- Что с Вами произошло, госпожа? - ощутил надломленный лед Ворон.
- Да так… - отмахнулась девушка, порхая раненой медузой среди вновь смеркавшихся комнат, хотела сказать уже давно, словно доказывая нечто, - знаешь… Несовершенное ты все-таки существо, может, и сильное, может, и фаталист, а все-таки никогда и никого не любил, я не о страсти, нет… Но как же ты мир познаешь, если ничего не чувствуешь, никого не любишь, не имеешь формы?
- Любовь - лишь напрасная боль, - отозвался задумчиво Цетон, глаза его словно исчезли в какой-то зловещей тени, остался только жестко очерченный рот и острый нос. Как будто потерялось на миг человеческое обличие. - Да и познание иначе как разумом.
- Можно долго рассказывать о добре, приводить аргументы в пользу добра, но, если ты его не чувствуешь - оно становится еще одним проявлением пустоты, - отозвалась Розалинда, утопая где-то в гроте тяжелого кресла в гостиной.
- Как по-вашему, госпожа, лучше делать добро со злыми намерениями или зло с добрыми? - хитро поставил вопрос Цетон.
- Казуистика… Хотя… Да нет, лучше не говорить, будто я с тобой согласна. Двойные стандарты, ты намеренно искажаешь истину, ты хорошо все сам знаешь, знаешь больше меня, а воспринимаешь словно через кривое зеркало. Знание не есть истина, - пространно усталым голосом рассуждала Розалинда, словно не намеренная куда-либо идти, словно не за кого было бороться, да и сама борьба не имела смысла, хотя что-то заставляло делать сознание своей вины - она разрушила, она своими вопросом. Зачем же тогда Вопрос? Какова тогда цена Ответа?
- Эгоизм… Какой же мой эгоизм! - вздохнула наконец она и приказала: - Ладно, собираемся. Говори, куда идти сначала?
- Как прикажете, сначала стоит узнать, где находился офис и какой деятельностью занималась компания, местоположение офиса я узнал, исследуя квартиру, однако, исходя из клочка бумаги, не удалось установить ничего, кроме названия.
- Отправляемся на место, тебе не показалось, что кто-то пытался уничтожить все свидетельства и документы?
- Я лишь слуга и не имею права делать поспешных выводов, однако, ваше предположение весьма правдоподобно, - поклонился Цетон, облачая свою госпожу в изящное кремовое осеннее пальто, поправляя бережно легкие перчатки на ее руках, застегивая короткие блестящие сапожки, осмотрительно не касаясь при этом тонких щиколоток. Розалинда не сопротивлялась, будто уже привыкая, в целом, она давно привыкла, что она не принадлежит себе, жизнь несет ее посредством всех окружающих людей, которые принимают за нее решения, порой поспешные и ошибочные. Цетон не преминул вернуться к теме короткого разговора, в то время как госпожа и слуга ждали прибытия просторной кабины лифта с позолоченными поручнями, зеркалами и цветами внутри:
- И все же вы, госпожа, зря горюете об эгоизме. Ваш внутренний мир более важен, чем все проявления внешнего, вы ни в чем не виноваты, виноват только внешний мир, который не потрудился вас понять.

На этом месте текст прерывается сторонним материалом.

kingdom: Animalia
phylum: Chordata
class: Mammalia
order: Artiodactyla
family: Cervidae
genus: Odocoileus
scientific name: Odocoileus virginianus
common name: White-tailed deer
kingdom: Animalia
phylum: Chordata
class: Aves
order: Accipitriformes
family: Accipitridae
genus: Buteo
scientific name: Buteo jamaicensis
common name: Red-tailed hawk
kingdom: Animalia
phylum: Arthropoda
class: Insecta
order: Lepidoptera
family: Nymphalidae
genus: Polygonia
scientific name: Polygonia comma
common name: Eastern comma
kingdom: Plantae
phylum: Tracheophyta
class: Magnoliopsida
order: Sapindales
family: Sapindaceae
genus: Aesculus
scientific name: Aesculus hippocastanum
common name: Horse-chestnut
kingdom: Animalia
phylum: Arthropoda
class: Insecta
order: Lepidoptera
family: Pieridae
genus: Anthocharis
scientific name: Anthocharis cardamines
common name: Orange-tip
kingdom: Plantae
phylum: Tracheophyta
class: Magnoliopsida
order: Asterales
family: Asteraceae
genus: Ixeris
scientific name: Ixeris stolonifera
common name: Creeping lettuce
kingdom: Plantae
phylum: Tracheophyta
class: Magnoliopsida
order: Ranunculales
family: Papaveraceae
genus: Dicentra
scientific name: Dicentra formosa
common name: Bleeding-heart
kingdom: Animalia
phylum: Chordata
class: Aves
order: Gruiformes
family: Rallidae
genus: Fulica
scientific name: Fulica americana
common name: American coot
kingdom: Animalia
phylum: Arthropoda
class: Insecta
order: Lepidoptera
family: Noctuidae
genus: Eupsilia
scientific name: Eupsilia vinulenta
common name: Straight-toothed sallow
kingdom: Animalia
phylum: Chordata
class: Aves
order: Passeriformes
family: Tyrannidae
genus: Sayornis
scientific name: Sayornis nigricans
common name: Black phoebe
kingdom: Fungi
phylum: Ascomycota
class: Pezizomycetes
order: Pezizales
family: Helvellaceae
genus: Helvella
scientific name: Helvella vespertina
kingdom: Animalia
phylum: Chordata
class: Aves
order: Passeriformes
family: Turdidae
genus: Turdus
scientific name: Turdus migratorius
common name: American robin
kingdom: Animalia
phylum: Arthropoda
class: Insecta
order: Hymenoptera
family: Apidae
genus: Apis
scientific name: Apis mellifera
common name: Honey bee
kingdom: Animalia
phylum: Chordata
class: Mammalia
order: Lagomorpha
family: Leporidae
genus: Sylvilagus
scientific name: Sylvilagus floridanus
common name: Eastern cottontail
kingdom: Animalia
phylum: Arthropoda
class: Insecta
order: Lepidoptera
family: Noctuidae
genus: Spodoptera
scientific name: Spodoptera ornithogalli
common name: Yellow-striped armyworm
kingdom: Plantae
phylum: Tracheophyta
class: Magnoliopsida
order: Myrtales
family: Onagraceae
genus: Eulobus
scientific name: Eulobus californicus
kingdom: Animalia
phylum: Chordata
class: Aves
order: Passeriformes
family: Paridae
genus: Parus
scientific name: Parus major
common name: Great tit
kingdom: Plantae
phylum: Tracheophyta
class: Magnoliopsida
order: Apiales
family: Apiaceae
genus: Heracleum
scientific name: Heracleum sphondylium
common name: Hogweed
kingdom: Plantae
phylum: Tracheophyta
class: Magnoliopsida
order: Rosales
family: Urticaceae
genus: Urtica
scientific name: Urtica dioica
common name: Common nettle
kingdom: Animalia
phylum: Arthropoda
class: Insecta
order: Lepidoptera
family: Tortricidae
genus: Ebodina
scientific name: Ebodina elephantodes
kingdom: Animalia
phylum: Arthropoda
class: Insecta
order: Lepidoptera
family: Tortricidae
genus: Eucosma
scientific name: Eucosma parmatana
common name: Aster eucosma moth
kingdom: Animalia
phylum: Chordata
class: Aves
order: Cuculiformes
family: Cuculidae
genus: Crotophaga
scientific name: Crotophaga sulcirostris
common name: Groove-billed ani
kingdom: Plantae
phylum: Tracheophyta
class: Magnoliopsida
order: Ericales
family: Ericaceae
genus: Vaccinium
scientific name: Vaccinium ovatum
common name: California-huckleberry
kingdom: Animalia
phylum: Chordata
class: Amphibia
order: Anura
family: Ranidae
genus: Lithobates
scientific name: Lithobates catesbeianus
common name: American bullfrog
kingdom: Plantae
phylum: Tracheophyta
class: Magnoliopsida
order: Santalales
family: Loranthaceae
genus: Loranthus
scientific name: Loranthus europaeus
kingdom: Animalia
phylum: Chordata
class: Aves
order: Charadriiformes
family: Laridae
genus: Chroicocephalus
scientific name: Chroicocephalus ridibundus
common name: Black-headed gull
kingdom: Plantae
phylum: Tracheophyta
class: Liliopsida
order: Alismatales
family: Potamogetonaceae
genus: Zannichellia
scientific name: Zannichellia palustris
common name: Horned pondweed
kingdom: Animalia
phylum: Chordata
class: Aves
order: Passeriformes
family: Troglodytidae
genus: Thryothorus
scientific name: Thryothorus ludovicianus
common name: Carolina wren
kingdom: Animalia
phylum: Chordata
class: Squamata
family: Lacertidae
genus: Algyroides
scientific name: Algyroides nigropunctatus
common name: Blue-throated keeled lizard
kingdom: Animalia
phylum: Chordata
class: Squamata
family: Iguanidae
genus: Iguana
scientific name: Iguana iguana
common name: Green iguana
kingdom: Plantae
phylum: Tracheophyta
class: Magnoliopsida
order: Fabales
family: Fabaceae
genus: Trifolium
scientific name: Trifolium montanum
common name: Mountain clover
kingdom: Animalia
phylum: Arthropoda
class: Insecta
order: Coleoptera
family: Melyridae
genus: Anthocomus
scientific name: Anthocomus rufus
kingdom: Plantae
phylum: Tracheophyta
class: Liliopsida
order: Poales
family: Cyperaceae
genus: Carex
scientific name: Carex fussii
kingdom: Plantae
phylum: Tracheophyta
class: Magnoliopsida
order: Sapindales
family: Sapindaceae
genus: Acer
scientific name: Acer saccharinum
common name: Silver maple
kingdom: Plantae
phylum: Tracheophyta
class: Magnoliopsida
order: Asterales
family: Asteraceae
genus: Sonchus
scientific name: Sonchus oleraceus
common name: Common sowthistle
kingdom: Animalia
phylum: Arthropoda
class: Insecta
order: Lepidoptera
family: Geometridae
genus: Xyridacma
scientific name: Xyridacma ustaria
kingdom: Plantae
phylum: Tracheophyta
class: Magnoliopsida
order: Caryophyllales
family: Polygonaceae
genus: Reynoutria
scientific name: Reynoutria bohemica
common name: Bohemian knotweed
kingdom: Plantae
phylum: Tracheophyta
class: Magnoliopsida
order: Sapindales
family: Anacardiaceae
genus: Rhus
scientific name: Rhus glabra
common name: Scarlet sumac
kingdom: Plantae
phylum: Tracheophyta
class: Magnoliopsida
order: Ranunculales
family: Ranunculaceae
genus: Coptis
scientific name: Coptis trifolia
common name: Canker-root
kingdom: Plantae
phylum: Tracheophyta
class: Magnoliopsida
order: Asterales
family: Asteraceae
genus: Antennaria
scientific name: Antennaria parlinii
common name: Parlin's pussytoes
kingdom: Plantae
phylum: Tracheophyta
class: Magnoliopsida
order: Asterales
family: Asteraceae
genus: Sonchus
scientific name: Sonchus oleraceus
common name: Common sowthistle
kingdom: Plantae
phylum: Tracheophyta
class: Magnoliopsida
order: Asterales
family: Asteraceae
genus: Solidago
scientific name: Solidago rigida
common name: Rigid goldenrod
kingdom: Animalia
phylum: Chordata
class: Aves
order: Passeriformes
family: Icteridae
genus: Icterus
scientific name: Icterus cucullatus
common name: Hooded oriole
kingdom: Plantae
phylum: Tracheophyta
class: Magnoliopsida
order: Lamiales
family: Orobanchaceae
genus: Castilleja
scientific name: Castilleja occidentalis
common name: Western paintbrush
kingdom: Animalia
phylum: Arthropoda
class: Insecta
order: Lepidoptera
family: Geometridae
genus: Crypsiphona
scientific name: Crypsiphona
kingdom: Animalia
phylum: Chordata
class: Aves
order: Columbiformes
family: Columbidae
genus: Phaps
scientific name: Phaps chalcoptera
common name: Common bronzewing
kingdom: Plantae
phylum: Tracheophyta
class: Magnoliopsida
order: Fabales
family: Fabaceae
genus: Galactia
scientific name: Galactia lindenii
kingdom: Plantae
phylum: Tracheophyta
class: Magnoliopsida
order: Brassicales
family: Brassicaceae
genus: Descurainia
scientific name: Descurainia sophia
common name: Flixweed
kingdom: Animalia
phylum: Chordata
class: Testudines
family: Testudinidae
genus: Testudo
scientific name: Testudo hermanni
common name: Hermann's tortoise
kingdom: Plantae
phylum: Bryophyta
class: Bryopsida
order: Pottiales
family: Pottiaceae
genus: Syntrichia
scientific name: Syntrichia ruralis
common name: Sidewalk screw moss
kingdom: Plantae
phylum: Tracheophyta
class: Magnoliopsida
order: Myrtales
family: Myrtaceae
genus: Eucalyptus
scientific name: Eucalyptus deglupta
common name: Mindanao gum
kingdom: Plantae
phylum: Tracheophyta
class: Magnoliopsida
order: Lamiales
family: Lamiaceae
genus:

- Лишнее болтаешь, по-твоему, виноваты мои родители? Хотя… Нет, не лишнее. Виноваты, наверное. Я долго размышляла о сути предательства, а сейчас не знаю, что думать… - вздохнула Розалинда, вновь сталкиваясь равнодушно со своим отражением, теперь в лифте, как и в день прибытия, как будто от нее не осталось ничего, кроме этих иллюзорных изображений, возвращенных лучей.
- Покорнейше прошу меня извинить, - паясничал Цетон, словно упиваясь превосходной игрой, точно с наслаждением кого-то копируя, впрочем, он был из тех Воронов, которые не испытывают никаких эмоций, точнее, он являлся уникальным со своей особенностью, неоднозначной способностью, продолжал: - Однако эгоизм или альтруизм - вопрос противоречивый, в каждом живет подсознательный зверь, альтруизм и мораль заставляют его ютиться в клетке, а эгоизм и, или инстинкты только дают свободу, позволяют человеку, так сказать, реализовать весь свой природный потенциал. Все стремятся к отсутствию боли и удовольствию, не более того.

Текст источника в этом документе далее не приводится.